START SUPPLIED INFORMATION
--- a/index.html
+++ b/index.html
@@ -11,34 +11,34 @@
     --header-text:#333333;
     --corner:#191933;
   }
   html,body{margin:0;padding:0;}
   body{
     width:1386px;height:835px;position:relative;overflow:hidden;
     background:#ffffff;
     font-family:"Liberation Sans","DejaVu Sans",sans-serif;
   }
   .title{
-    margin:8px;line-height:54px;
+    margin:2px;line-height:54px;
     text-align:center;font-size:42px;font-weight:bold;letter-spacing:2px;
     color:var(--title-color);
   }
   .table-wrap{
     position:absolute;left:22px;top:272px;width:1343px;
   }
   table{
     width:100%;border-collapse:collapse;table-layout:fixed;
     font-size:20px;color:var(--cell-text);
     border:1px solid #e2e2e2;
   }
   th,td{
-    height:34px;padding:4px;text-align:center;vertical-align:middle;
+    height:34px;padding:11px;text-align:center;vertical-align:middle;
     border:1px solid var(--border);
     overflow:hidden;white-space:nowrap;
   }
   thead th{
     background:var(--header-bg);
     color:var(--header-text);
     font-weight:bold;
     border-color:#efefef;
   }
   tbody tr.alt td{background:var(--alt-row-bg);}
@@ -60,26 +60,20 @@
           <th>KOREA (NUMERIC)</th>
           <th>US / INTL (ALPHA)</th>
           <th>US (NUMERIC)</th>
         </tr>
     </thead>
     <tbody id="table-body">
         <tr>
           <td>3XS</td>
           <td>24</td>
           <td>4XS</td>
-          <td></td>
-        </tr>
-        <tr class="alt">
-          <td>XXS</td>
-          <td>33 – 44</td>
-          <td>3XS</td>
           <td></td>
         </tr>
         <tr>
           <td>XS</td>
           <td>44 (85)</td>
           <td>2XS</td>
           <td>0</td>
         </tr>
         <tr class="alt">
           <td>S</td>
END SUPPLIED INFORMATION
START SUPPLIED INFORMATION
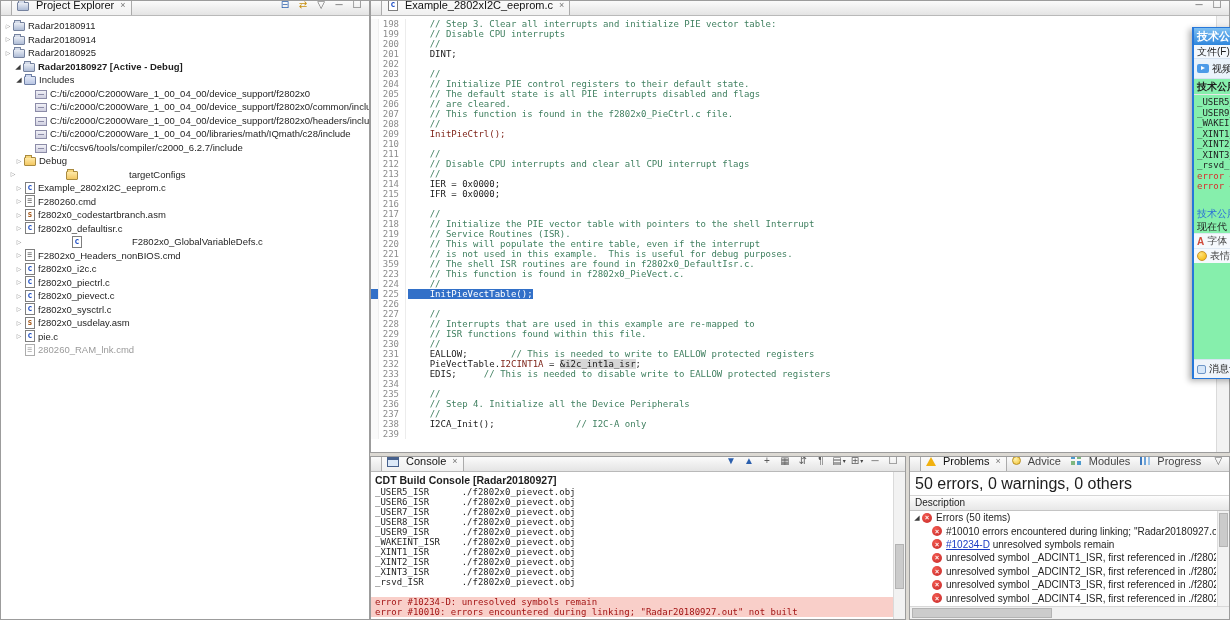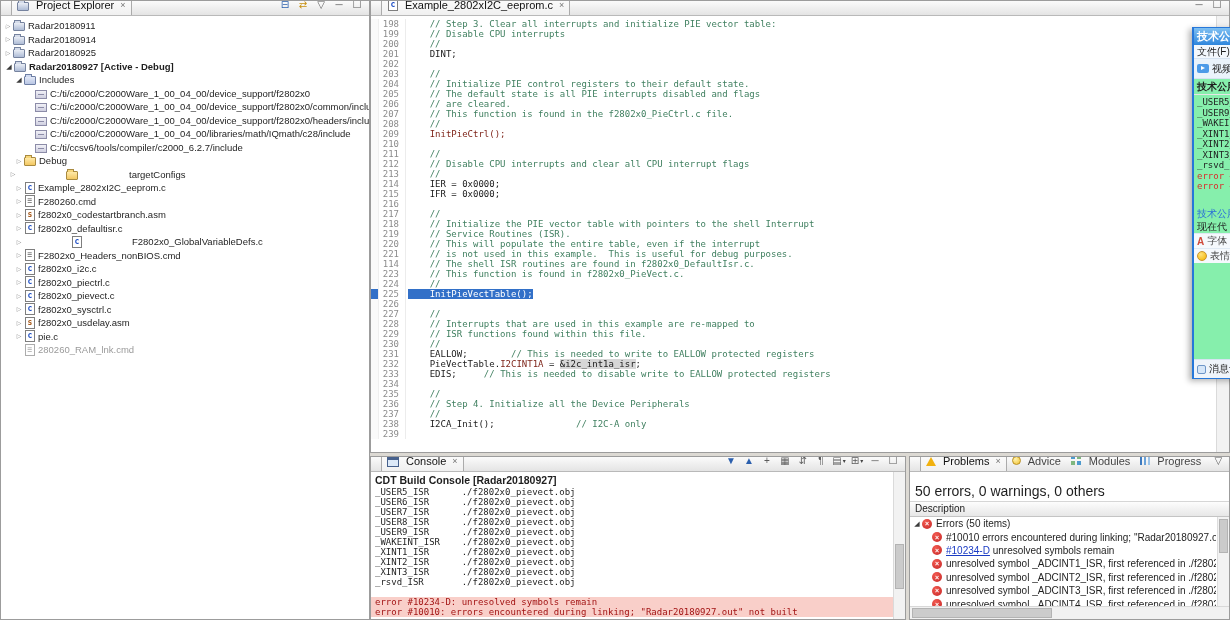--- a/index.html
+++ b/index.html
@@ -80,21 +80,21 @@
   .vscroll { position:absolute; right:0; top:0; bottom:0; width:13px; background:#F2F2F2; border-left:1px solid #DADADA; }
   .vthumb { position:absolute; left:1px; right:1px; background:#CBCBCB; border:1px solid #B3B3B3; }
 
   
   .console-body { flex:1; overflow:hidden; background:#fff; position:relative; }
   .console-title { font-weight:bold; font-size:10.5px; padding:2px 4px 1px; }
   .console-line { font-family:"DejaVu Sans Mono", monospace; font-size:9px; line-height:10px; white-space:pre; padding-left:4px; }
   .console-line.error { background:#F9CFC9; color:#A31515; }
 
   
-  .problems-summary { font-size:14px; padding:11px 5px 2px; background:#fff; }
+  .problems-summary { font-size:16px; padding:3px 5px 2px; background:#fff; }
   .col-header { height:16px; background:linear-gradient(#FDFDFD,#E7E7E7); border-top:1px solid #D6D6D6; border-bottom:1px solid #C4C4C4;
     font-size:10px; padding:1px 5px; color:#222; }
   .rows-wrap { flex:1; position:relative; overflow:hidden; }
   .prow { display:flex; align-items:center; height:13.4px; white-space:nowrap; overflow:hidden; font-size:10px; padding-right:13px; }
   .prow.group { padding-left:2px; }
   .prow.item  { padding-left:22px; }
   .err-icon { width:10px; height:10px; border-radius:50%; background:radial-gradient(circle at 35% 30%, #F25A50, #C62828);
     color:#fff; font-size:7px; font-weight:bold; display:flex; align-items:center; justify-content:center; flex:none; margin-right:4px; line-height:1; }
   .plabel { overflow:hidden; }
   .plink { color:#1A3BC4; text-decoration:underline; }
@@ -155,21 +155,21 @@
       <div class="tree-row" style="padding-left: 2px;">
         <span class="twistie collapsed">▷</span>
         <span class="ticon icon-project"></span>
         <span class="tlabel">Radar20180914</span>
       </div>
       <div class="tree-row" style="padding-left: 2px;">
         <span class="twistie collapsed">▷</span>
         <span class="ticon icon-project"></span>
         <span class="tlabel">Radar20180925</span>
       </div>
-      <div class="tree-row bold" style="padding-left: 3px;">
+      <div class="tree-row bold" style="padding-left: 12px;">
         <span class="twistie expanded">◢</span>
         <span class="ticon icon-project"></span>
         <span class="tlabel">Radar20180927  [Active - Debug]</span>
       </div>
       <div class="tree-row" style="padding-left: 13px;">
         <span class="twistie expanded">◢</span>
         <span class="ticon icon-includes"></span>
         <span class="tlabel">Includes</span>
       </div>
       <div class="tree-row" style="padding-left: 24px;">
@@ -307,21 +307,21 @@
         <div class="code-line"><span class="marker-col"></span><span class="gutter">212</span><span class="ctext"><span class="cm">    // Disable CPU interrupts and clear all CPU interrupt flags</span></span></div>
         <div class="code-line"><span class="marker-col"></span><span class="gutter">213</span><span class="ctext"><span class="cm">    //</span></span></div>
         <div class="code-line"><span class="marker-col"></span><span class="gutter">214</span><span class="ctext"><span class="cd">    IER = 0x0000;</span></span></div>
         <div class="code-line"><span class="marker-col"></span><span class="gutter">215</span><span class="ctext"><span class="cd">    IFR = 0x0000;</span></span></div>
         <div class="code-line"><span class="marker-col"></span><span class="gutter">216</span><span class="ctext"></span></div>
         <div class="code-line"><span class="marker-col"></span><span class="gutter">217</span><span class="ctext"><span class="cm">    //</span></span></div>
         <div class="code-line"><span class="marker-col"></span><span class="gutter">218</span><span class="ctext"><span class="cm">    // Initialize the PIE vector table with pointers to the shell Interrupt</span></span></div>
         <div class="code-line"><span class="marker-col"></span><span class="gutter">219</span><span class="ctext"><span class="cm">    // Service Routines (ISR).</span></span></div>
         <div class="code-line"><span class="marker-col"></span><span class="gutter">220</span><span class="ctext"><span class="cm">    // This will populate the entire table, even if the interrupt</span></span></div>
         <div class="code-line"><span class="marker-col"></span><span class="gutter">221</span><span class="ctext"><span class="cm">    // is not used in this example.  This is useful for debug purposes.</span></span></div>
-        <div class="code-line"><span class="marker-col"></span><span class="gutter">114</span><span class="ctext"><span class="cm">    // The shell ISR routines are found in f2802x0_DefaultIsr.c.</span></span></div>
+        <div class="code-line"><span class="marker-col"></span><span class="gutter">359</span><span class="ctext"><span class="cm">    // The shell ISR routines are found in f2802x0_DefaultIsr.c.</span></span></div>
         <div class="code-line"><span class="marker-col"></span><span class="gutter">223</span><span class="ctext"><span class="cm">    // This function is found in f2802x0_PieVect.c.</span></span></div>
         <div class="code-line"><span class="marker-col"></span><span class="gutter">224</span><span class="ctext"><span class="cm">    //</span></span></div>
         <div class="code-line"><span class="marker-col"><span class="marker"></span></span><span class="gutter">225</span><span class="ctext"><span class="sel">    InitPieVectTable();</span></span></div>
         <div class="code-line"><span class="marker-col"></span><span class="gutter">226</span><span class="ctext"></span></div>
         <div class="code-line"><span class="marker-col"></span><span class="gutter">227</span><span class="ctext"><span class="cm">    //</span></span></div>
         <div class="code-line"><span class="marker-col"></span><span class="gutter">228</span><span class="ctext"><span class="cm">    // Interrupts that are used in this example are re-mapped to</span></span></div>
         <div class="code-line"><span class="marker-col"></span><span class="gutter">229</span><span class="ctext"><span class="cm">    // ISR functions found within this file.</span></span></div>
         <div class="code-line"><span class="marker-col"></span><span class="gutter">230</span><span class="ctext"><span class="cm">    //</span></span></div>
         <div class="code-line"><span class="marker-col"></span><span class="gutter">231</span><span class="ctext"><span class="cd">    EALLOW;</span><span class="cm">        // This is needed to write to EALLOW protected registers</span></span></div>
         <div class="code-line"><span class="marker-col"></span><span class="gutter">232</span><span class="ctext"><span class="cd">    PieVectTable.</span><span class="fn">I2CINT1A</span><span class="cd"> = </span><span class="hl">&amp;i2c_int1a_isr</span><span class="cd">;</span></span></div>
END SUPPLIED INFORMATION
START SUPPLIED INFORMATION
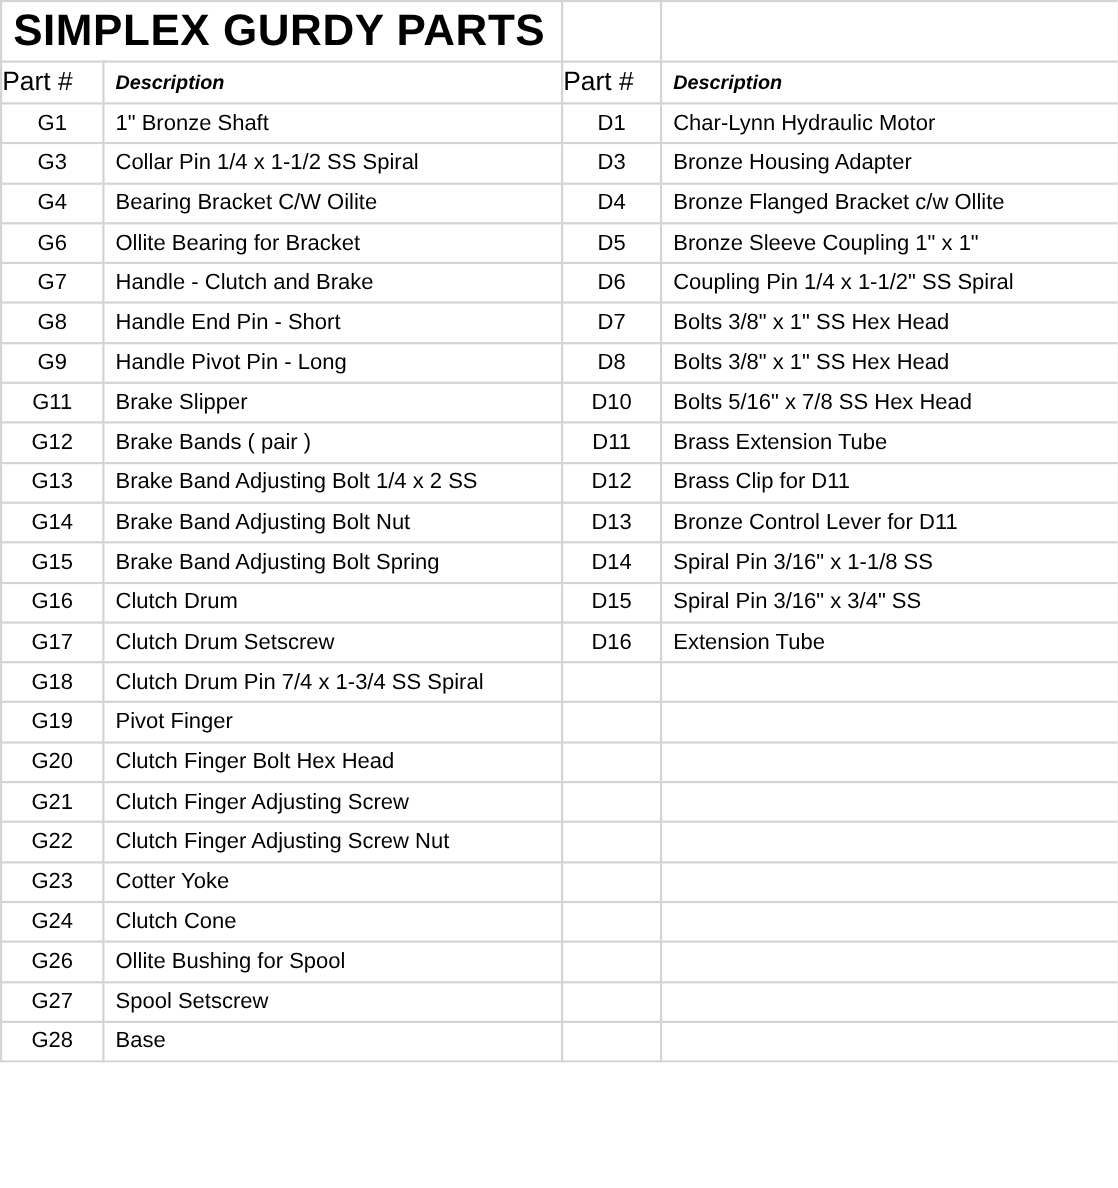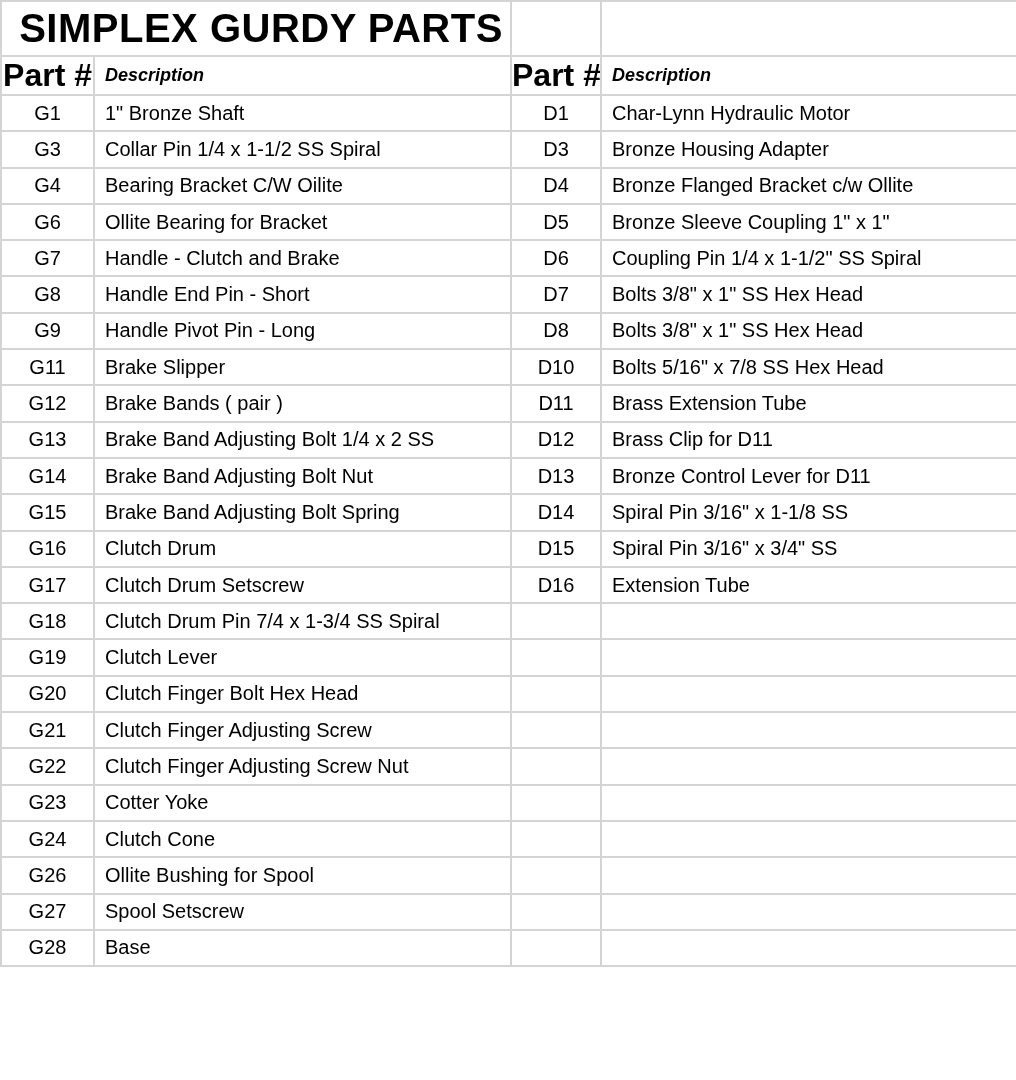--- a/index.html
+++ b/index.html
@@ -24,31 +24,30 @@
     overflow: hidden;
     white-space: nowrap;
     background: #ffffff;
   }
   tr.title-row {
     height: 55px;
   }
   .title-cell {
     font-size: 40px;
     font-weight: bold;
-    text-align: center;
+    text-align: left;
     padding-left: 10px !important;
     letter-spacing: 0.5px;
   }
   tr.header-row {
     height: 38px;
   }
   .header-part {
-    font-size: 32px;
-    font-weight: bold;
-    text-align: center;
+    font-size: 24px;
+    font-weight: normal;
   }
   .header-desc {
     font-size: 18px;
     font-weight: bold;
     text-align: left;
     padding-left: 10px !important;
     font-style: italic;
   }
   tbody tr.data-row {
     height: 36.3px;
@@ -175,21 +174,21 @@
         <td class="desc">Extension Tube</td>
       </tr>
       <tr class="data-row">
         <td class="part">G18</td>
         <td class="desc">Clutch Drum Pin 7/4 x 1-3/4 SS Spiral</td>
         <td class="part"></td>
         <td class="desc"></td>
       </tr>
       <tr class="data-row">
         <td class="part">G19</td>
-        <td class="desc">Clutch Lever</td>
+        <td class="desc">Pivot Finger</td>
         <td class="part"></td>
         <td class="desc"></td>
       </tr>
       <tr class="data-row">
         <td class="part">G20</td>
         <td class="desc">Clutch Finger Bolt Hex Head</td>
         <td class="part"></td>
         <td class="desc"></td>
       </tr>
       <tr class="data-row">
END SUPPLIED INFORMATION
#### BRIEF:
From the data above, copy each line that has the string "hidden".

#### ANSWER AREA:
     width:1386px;height:835px;position:relative;overflow:hidden;
     overflow:hidden;white-space:nowrap;
   .console-body { flex:1; overflow:hidden; background:#fff; position:relative; }
   .rows-wrap { flex:1; position:relative; overflow:hidden; }
   .prow { display:flex; align-items:center; height:13.4px; white-space:nowrap; overflow:hidden; font-size:10px; padding-right:13px; }
   .plabel { overflow:hidden; }
     overflow: hidden;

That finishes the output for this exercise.